Na terça, a federação elevou de 6% para 7,5% o reajuste dos salários dos trabalhadores, com aumento real de 2,02%.A proposta prevê também para os pisos salariais, cesta de alimentação e vale-refeição ajuste superior a 7,5%. O piso dos caixas passa de R$ 1,9 mil para R$ 2.056,89. O vale alimentação passa de R$ 339,08 para R$ 367,92. O vale-refeição foi corrigido de R$ 19,78 para R$ 21,46 por dia. Para a participação nos lucros e resultados (PLR), a fórmula é de 90% do salário acrescido de R$ 1.544,00, que corresponde a uma correção de 10% sobre o valor fixo anterior. A PLR adicional é de 2% do lucro líquido distribuído de forma linear entre todos os funcionários.

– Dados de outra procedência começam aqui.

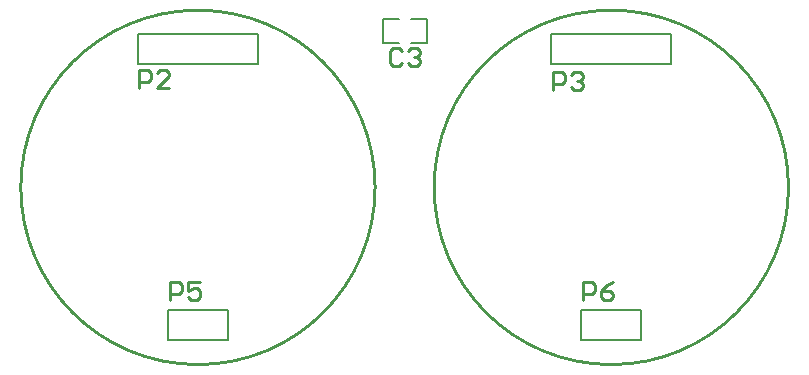
<source format=gto>
G04*
G04 #@! TF.GenerationSoftware,Altium Limited,Altium Designer,22.0.2 (36)*
G04*
G04 Layer_Color=65535*
%FSLAX25Y25*%
%MOIN*%
G70*
G04*
G04 #@! TF.SameCoordinates,1A689208-BD95-45DA-ABC7-FB7124052531*
G04*
G04*
G04 #@! TF.FilePolarity,Positive*
G04*
G01*
G75*
%ADD10C,0.01000*%
%ADD11C,0.00787*%
D10*
X-9843Y0D02*
G03*
X-9843Y0I-59055J0D01*
G01*
X127953D02*
G03*
X127953Y0I-59055J0D01*
G01*
X-1000Y45499D02*
X-1999Y46499D01*
X-3999D01*
X-4998Y45499D01*
Y41501D01*
X-3999Y40501D01*
X-1999D01*
X-1000Y41501D01*
X1000Y45499D02*
X1999Y46499D01*
X3999D01*
X4998Y45499D01*
Y44500D01*
X3999Y43500D01*
X2999D01*
X3999D01*
X4998Y42500D01*
Y41501D01*
X3999Y40501D01*
X1999D01*
X1000Y41501D01*
X49502Y32501D02*
Y38499D01*
X52501D01*
X53500Y37499D01*
Y35500D01*
X52501Y34500D01*
X49502D01*
X55500Y37499D02*
X56499Y38499D01*
X58499D01*
X59498Y37499D01*
Y36500D01*
X58499Y35500D01*
X57499D01*
X58499D01*
X59498Y34500D01*
Y33501D01*
X58499Y32501D01*
X56499D01*
X55500Y33501D01*
X-88498Y33001D02*
Y38999D01*
X-85499D01*
X-84500Y37999D01*
Y36000D01*
X-85499Y35000D01*
X-88498D01*
X-78502Y33001D02*
X-82500D01*
X-78502Y37000D01*
Y37999D01*
X-79501Y38999D01*
X-81501D01*
X-82500Y37999D01*
X59466Y-37566D02*
Y-31568D01*
X62465D01*
X63464Y-32568D01*
Y-34567D01*
X62465Y-35567D01*
X59466D01*
X69463Y-31568D02*
X67463Y-32568D01*
X65464Y-34567D01*
Y-36566D01*
X66464Y-37566D01*
X68463D01*
X69463Y-36566D01*
Y-35567D01*
X68463Y-34567D01*
X65464D01*
X-78334Y-37566D02*
Y-31568D01*
X-75335D01*
X-74336Y-32568D01*
Y-34567D01*
X-75335Y-35567D01*
X-78334D01*
X-68338Y-31568D02*
X-72336D01*
Y-34567D01*
X-70337Y-33567D01*
X-69337D01*
X-68338Y-34567D01*
Y-36566D01*
X-69337Y-37566D01*
X-71337D01*
X-72336Y-36566D01*
D11*
X1969Y48000D02*
X7400D01*
X1969Y56000D02*
X7400D01*
Y48063D02*
Y55937D01*
X-7350Y48063D02*
Y55937D01*
X-7300Y48000D02*
X-1969D01*
X-7300Y56000D02*
X-1969D01*
X48898Y41000D02*
Y51000D01*
X88898Y51000D01*
X48898Y41000D02*
X88898Y41000D01*
Y51000D01*
X-88898Y41000D02*
Y51000D01*
X-48898Y51000D01*
X-88898Y41000D02*
X-48898Y41000D01*
Y51000D01*
X78898Y-51000D02*
Y-41000D01*
X58898Y-51000D02*
X78898D01*
X58898D02*
Y-41000D01*
X78898D01*
X-58898Y-51000D02*
Y-41000D01*
X-78898Y-51000D02*
X-58898D01*
X-78898D02*
Y-41000D01*
X-58898D01*
M02*

</source>
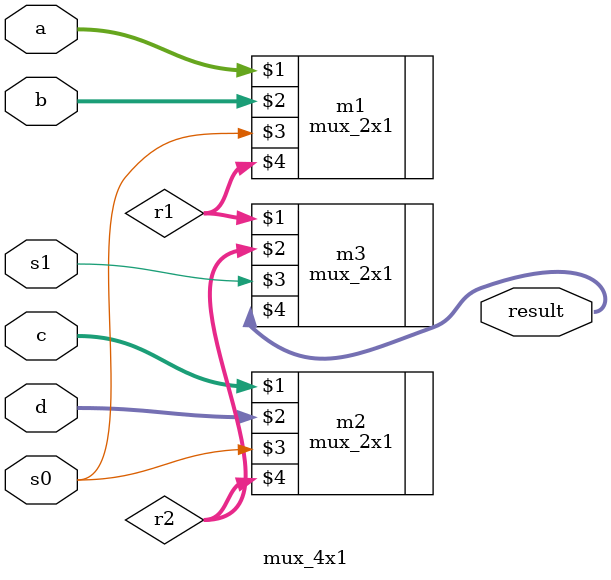
<source format=v>
module mux_4x1(a,b,c,d,s1,s0,result);
	
input[31:0] a,b,c,d;
input s1,s0;
output[31:0] result;
wire[31:0] r1,r2;
	
mux_2x1 m1(a,b,s0,r1);
mux_2x1 m2(c,d,s0,r2);
mux_2x1 m3(r1,r2,s1,result);

endmodule
</source>
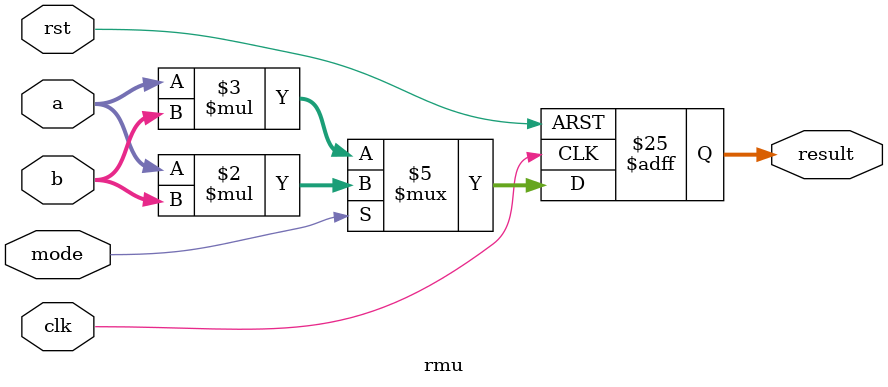
<source format=v>
`timescale 1ns / 1ps
module rmu #(parameter WIDTH = 8) (
    input wire clk,
    input wire rst,
    input wire [WIDTH-1:0] a,
    input wire [WIDTH-1:0] b,
    input wire mode, // 0: Unsigned Multiplication, 1: Signed Multiplication
    output reg [2*WIDTH-1:0] result
);

    reg signed [WIDTH-1:0] signed_a, signed_b;
    reg [WIDTH-1:0] unsigned_a, unsigned_b;
    reg signed [2*WIDTH-1:0] signed_result;
    reg [2*WIDTH-1:0] unsigned_result;
    
    always @(posedge clk or posedge rst) begin
        if (rst) begin
            result <= 0;
        end else begin
            if (mode) begin // Signed Multiplication
                signed_a = a;
                signed_b = b;
                signed_result = signed_a * signed_b;
                result = signed_result;
            end else begin // Unsigned Multiplication
                unsigned_a = a;
                unsigned_b = b;
                unsigned_result = unsigned_a * unsigned_b;
                result = unsigned_result;
            end
        end
    end

endmodule


</source>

Os bancários pediam reajuste de 10,25%, com aumento real de 5%, uma PLR equivalente a três salários mais R$ 4.961,25 fixos, piso salarial de R$ 2.416,38, criação do 13º auxílio-refeição e aumento dos benefícios já existentes para R$ 622, fim da rotatividade e das metas abusivas e melhores condições de saúde e mais segurança nas agências. Para a presidente do sindicato, Eliana Brasil, o resultado das negociações foi positivo.